Unit 2 · Document Markup

Lesson · Unit 2 · 9 min read

The box model & layout, how every pixel on the page got there.

Every element on a page is a rectangle wearing four layers of clothing — content, padding, border, margin. Once you see them, CSS layout stops being magic.

Section · 01

The box model

Every element on a webpage is a rectangle. Around its content are three layers, each with its own size:

┌─────────── margin ─────────────┐
│ ┌───────── border ───────────┐ │
│ │ ┌─────── padding ────────┐ │ │
│ │ │      CONTENT           │ │ │
│ │ └────────────────────────┘ │ │
│ └────────────────────────────┘ │
└────────────────────────────────┘

content   — the text or image itself
padding   — space inside the border
border    — the line around the element
margin    — space outside the border (between elements)

You can set each side independently: padding-top, margin-left, border-bottom, etc. Or the shorthand: margin: 10px 20px (top/bottom 10, left/right 20).

Section · 02

box-sizing: the one CSS line you should always write

By default, width means the width of the content — padding and border are added on top. So a 200px wide element with 20px padding actually occupies 240px. This trips up everyone.

* {
  box-sizing: border-box;
}

/* Now width includes padding + border.
   200px wide stays 200px wide no matter the padding. */

This is on the first line of essentially every modern CSS reset. Tailwind, Bootstrap, every framework you’ll touch turns this on. You should too.

Section · 03

Display — block, inline, inline-block, none

From Unit 2 lesson 2: HTML elements come in block (full width, stack vertically) and inline (flow with text) flavors. You can change this in CSS:

display: block         — full width, stacks
display: inline        — flows with text, ignores width/height
display: inline-block  — flows with text BUT respects width/height
display: none          — removed from the layout entirely
display: flex          — flexbox container (see below)
display: grid          — grid container (see below)

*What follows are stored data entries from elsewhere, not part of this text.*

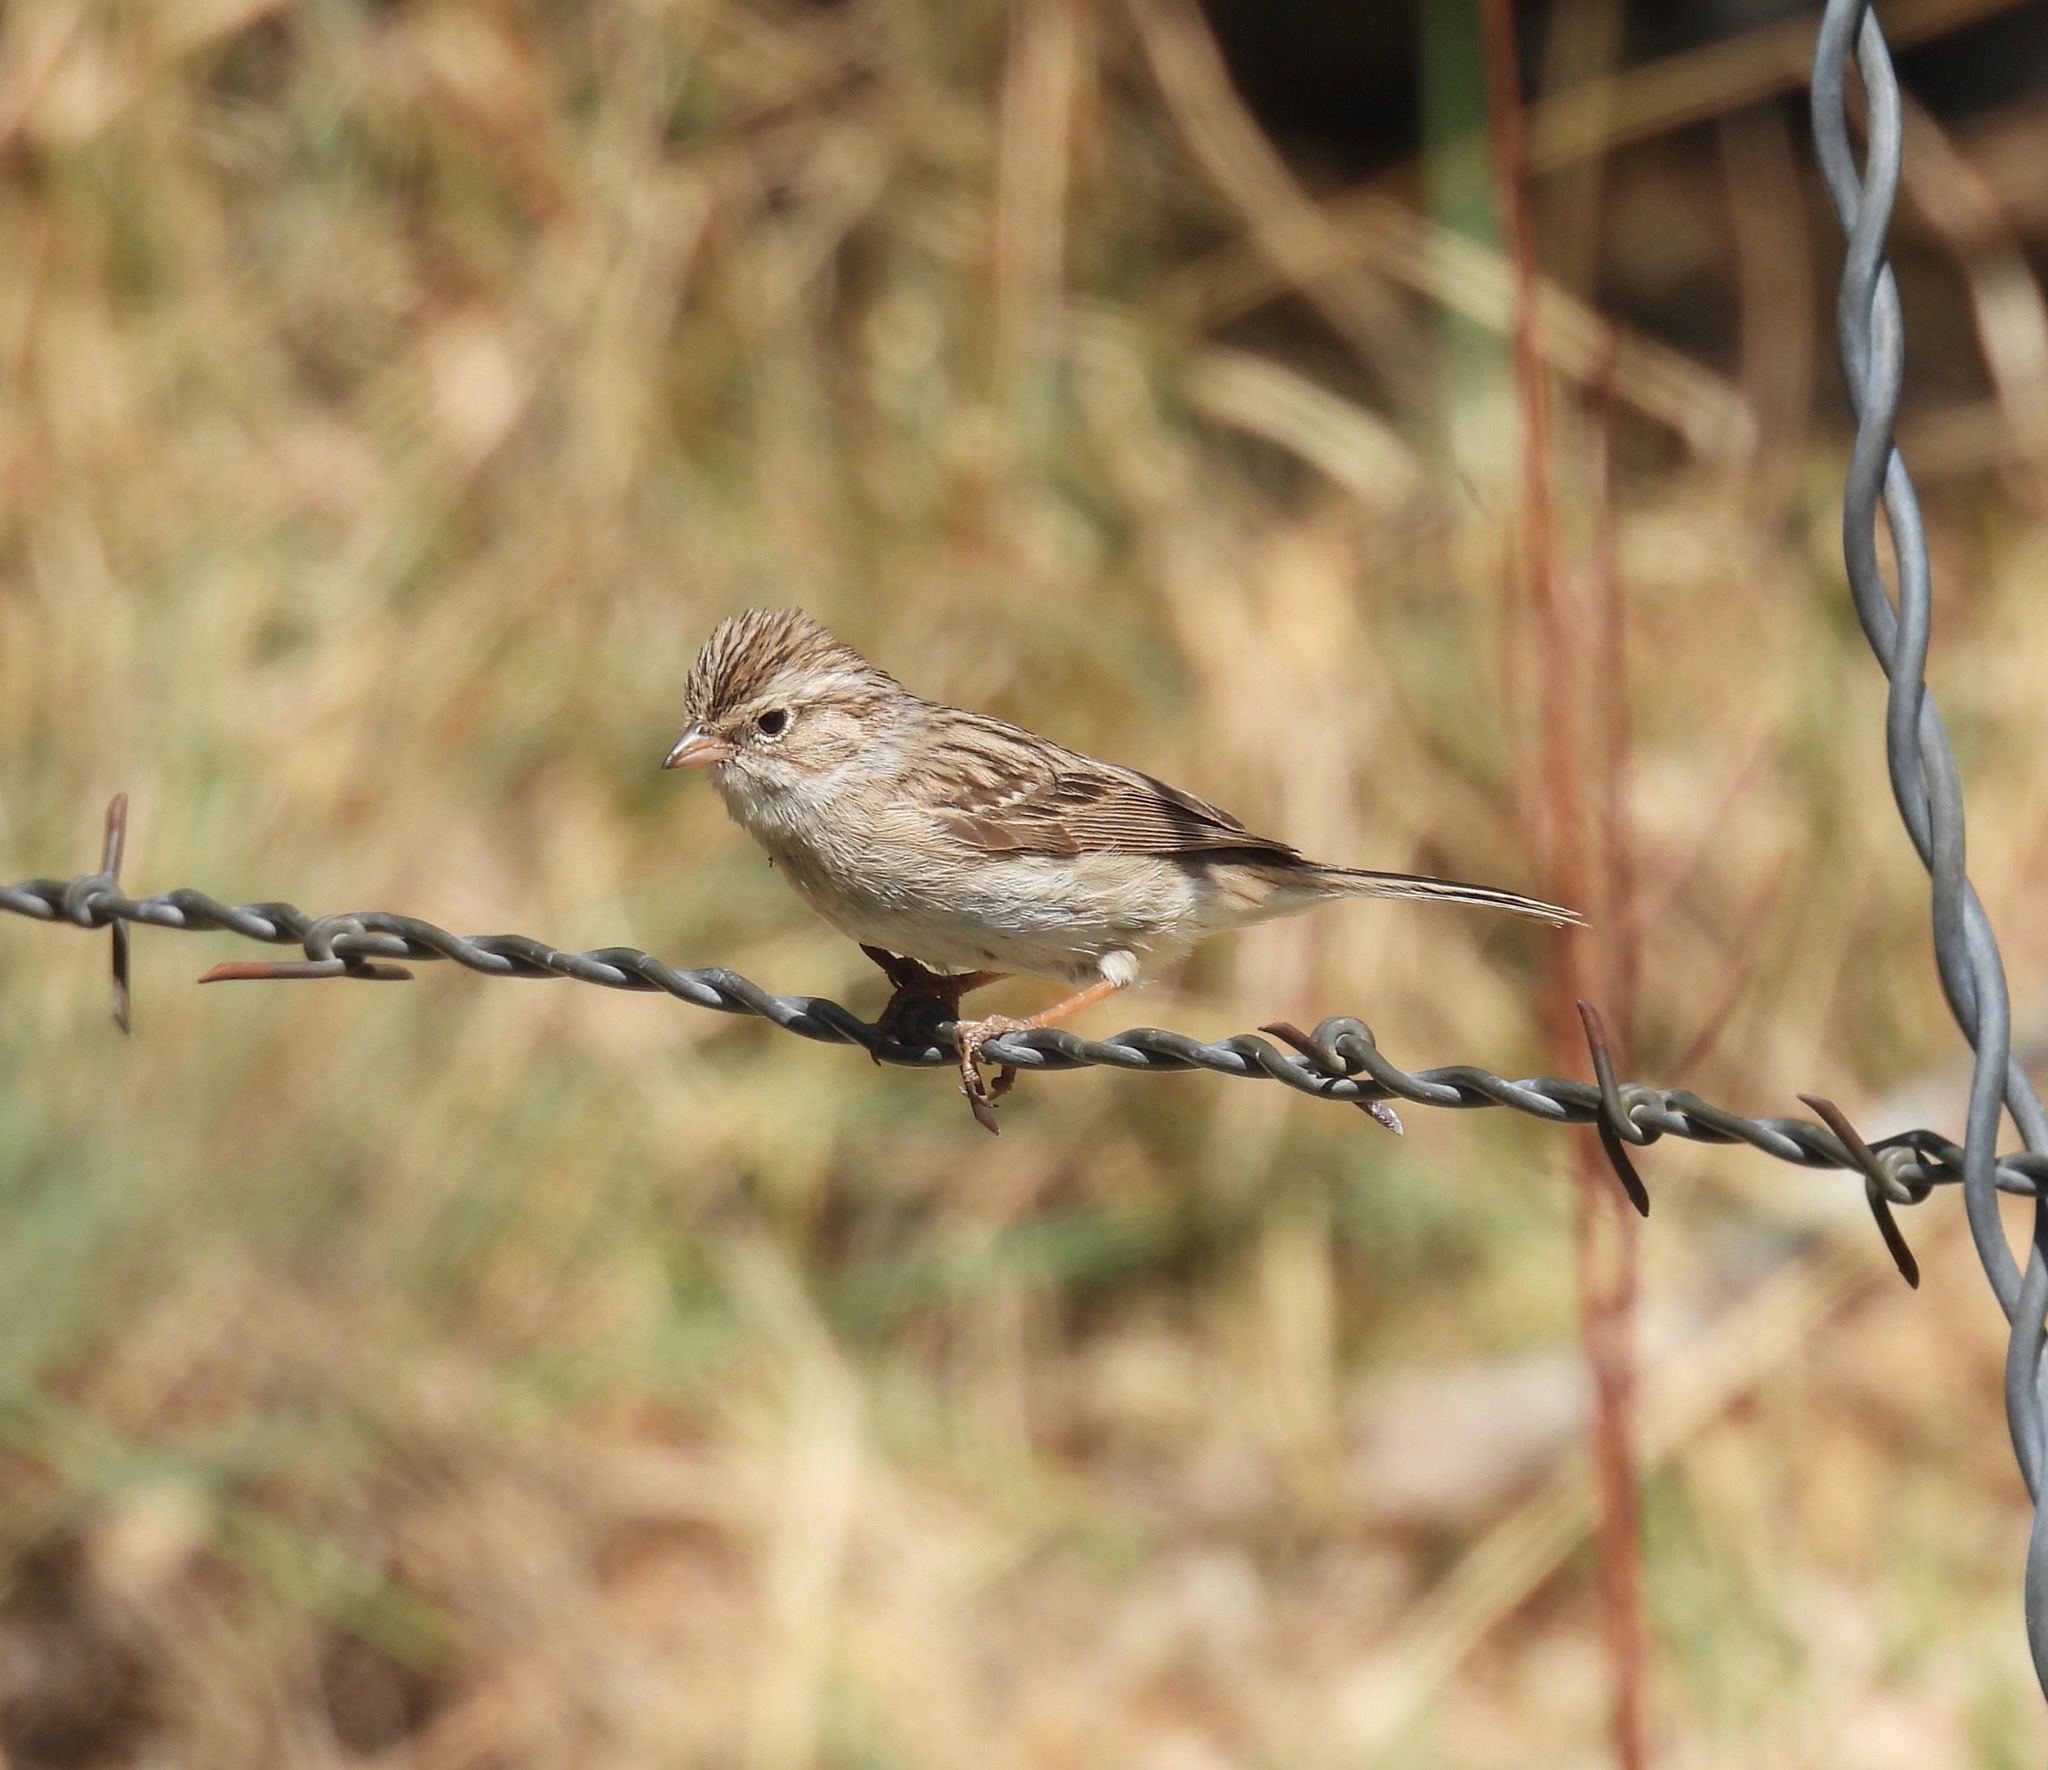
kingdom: Animalia
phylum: Chordata
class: Aves
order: Passeriformes
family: Passerellidae
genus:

display: nonedoesn’t hide visually while keeping space — it removes the element. To hide while keeping space, use visibility: hidden or opacity: 0.

Section · 04

Position — taking elements out of flow

position: static     — default; element flows normally
position: relative   — flows normally, but you can nudge it with top/left/etc.
position: absolute   — removed from flow, positioned vs nearest positioned ancestor
position: fixed      — removed from flow, positioned vs the viewport (stays on scroll)
position: sticky     — flows normally, then sticks at a threshold

When you need each

relative  — wrapper for an absolute child
absolute  — tooltips, dropdowns, badges on top of another element
fixed     — site-wide nav bar, modal overlays, back-to-top buttons
sticky    — table headers that stay visible while scrolling

Don’t use position for general layout. It exists for overlays and pinned things. For actual layout, use flex or grid.

Section · 05

Flexbox — one dimension at a time

Flexbox lays elements out along one axis — a row or a column. Set display: flex on a parent, and its children become flex items you can space, align, and reorder.

.row {
  display: flex;
  gap: 16px;                    /* spacing between children */
  justify-content: space-between; /* horizontal distribution */
  align-items: center;          /* vertical alignment */
}

/* Children */
.row > .grow { flex: 1; }       /* take up all available space */
.row > .fixed { flex: 0 0 200px; } /* exactly 200px, never grow or shrink */

The four flex properties you’ll use

flex-direction: row | column          — which axis (default row)
justify-content                       — alignment along the main axis
align-items                           — alignment across the cross axis
gap                                   — space between children

Flexbox replaced floats for almost everything. Centering used to be a meme — “how do you center a div” — now it’s three lines: display: flex; justify-content: center; align-items: center.

Section · 06

Grid — two dimensions at once

Grid lays elements out in rows and columns at the same time. Use it for actual grids: page layouts, dashboards, image galleries.

.dashboard {
  display: grid;
  grid-template-columns: 240px 1fr;     /* sidebar + content */
  grid-template-rows: 60px 1fr;         /* header + body */
  gap: 16px;
  height: 100vh;
}

.header  { grid-column: 1 / -1; }       /* span all columns */
.sidebar { grid-row: 2; grid-column: 1; }
.main    { grid-row: 2; grid-column: 2; }

1frmeans “one fraction of remaining space.” Two columns of 1fr 2fr means the second is twice as wide as the first. repeat(3, 1fr) is shorthand for three equal columns.

Section · 07

Flex vs grid — when to pick which

Use flex when:
  - laying out items in a single row or column
  - aligning a small group of elements (nav bar, button cluster, card footer)

Use grid when:
  - you need both rows AND columns
  - the children need to align across rows and columns simultaneously
  - you have a clear "page layout" shape with named regions

You can (and will) nest them — a grid layout where one of the cells uses flex for its internal arrangement. There’s no conflict. The next lesson finishes Unit 2 with typography, accessibility, and the responsive CSS that ties the box model to the screen sizes you learned in Unit 1.